Марио как раз, привстав на стул, перегнулся через перегородку и подтвердил кивком, что с той стороны Боб. Он ещё потешно показал подслушивающую цаплю, оттопырив одно ухо, что Машка хихикнула.
— Боб — очень хорошо шеф, — начал я восхваление. — Да, Мусти?
— Эвет. Очинь работать. Работать, работать. Очинь харашо. Пипетс нет. Катастрофа нет. Харашо — да.
— Шоу тайм — супер. Факин пипл — лав хим, — перешёл я на простой английский. — Эври тайм, зей аск ми, где Боб, нэрде Боб — ви вант то сай санкью.
За дверью кто-то прослезился.
— Хи из вери найс мэн, — заметила Маша. — Мани гёлз сай ту ме — ви вант Боб.
За дверью кто-то глубоко задышал, и по-моему, капля слюны достигла пола.
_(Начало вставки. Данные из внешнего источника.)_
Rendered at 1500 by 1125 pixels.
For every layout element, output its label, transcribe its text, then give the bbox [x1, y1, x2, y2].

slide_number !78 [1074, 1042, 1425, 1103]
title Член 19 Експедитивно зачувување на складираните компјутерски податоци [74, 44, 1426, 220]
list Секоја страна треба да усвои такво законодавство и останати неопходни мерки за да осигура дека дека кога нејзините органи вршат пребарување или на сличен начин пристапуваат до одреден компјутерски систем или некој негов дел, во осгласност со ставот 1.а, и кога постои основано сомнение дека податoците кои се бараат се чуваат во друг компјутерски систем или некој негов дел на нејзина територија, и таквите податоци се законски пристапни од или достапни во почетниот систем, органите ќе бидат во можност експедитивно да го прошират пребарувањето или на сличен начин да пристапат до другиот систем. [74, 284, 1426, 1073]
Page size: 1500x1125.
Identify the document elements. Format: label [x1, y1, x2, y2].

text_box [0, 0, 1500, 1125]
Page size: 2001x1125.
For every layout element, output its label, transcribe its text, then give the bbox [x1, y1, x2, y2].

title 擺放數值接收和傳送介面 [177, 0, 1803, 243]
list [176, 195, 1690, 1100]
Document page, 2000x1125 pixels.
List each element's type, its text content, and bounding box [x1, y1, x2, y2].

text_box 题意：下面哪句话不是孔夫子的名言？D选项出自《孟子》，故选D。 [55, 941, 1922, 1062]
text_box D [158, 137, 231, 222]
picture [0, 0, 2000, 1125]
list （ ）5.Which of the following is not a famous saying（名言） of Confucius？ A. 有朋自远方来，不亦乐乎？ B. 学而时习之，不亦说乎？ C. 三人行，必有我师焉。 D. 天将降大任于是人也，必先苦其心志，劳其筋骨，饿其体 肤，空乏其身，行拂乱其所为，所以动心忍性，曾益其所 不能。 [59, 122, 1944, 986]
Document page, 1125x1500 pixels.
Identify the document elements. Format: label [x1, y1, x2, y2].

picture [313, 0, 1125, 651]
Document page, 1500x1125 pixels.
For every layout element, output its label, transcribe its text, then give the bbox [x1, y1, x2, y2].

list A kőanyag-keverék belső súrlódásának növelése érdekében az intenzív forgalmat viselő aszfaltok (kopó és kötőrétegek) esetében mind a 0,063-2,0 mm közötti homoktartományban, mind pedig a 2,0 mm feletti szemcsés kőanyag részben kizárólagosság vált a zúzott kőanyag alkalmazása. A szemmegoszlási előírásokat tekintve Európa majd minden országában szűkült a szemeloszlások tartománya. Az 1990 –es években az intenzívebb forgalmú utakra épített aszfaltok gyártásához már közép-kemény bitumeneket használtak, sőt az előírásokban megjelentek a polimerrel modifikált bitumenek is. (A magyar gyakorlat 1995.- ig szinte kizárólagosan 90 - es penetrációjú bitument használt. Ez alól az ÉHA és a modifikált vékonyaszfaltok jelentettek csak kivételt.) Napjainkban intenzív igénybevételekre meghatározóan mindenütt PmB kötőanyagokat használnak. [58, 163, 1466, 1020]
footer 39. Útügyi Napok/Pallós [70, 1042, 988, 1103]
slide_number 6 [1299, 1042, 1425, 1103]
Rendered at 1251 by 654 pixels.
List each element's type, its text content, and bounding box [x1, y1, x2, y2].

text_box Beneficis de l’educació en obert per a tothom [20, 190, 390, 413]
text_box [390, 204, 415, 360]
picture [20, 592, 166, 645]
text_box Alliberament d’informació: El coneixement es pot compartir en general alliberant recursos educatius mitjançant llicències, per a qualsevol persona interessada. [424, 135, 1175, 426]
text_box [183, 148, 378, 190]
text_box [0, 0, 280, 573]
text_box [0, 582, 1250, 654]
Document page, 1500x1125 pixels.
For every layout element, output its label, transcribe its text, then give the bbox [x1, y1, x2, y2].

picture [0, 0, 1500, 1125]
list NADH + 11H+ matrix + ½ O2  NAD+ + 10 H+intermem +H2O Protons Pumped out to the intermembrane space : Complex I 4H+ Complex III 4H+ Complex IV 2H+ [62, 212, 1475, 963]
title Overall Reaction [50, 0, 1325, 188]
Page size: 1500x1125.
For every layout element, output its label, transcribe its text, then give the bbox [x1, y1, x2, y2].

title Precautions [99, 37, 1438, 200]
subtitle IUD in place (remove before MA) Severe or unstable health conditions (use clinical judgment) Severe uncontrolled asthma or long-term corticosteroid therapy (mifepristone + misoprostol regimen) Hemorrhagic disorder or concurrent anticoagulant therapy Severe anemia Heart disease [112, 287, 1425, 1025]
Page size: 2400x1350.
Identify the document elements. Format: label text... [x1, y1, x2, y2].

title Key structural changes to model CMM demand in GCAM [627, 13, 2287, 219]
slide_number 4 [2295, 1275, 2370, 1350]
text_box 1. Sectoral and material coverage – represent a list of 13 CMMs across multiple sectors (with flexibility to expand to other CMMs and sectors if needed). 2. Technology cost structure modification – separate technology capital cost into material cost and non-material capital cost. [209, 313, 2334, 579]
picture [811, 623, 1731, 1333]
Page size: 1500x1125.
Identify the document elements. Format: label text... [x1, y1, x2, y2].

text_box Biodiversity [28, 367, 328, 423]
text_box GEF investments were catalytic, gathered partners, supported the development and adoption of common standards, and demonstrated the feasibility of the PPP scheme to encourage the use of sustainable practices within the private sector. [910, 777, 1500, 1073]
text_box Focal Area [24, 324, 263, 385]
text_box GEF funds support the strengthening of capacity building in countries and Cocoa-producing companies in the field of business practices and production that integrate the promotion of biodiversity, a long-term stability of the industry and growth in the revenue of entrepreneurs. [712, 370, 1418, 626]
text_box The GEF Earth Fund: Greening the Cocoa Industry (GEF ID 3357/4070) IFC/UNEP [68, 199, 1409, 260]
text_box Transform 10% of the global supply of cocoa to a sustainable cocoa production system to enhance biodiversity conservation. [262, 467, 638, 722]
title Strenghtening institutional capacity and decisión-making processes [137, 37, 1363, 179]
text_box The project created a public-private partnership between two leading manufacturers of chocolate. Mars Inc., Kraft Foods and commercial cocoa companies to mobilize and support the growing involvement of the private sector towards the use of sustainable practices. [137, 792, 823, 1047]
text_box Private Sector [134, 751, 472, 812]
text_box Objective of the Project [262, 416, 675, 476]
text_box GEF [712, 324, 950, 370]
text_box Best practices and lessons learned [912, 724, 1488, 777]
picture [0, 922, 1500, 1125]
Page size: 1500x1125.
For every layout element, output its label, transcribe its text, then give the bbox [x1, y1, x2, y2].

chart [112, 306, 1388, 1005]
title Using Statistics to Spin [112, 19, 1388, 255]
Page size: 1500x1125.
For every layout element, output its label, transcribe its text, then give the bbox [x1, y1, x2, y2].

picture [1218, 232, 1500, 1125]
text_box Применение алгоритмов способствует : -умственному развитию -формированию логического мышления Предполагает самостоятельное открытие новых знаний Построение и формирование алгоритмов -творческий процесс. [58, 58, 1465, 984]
— Один плоха, — сказал Мусти, — Боб джага-джага нехарашо. Работать плоха. Катастрофа джага джага. Капут. Как мой бабушка. Раз и фысё. Три, что это — секундочка. Два можна — Боб нет. Йоролдум — устал. Три девочка говорить мне это.
— Ээ, это значит, он часто играть с собой, — авторитетно заявил Марио. — Такое бывает, кто часто джага-джага с собой.
Послышался кашель, дверь распахнулась, ворвался раскрасневшийся Боб.
Мы сделали вид, что удивлены таким внезапным появлением.
— Что это, йя? — раскомандовался Боб, — Толька бла-бла-бла бурда. Катастрофа, йя. Май фрэндз, давай работать, йя. Алекс, гоу утро гимнастик. Маша — детски клаб. Мустафа — давай теннис-шменнис, Марио — дартс. Митинг фысё.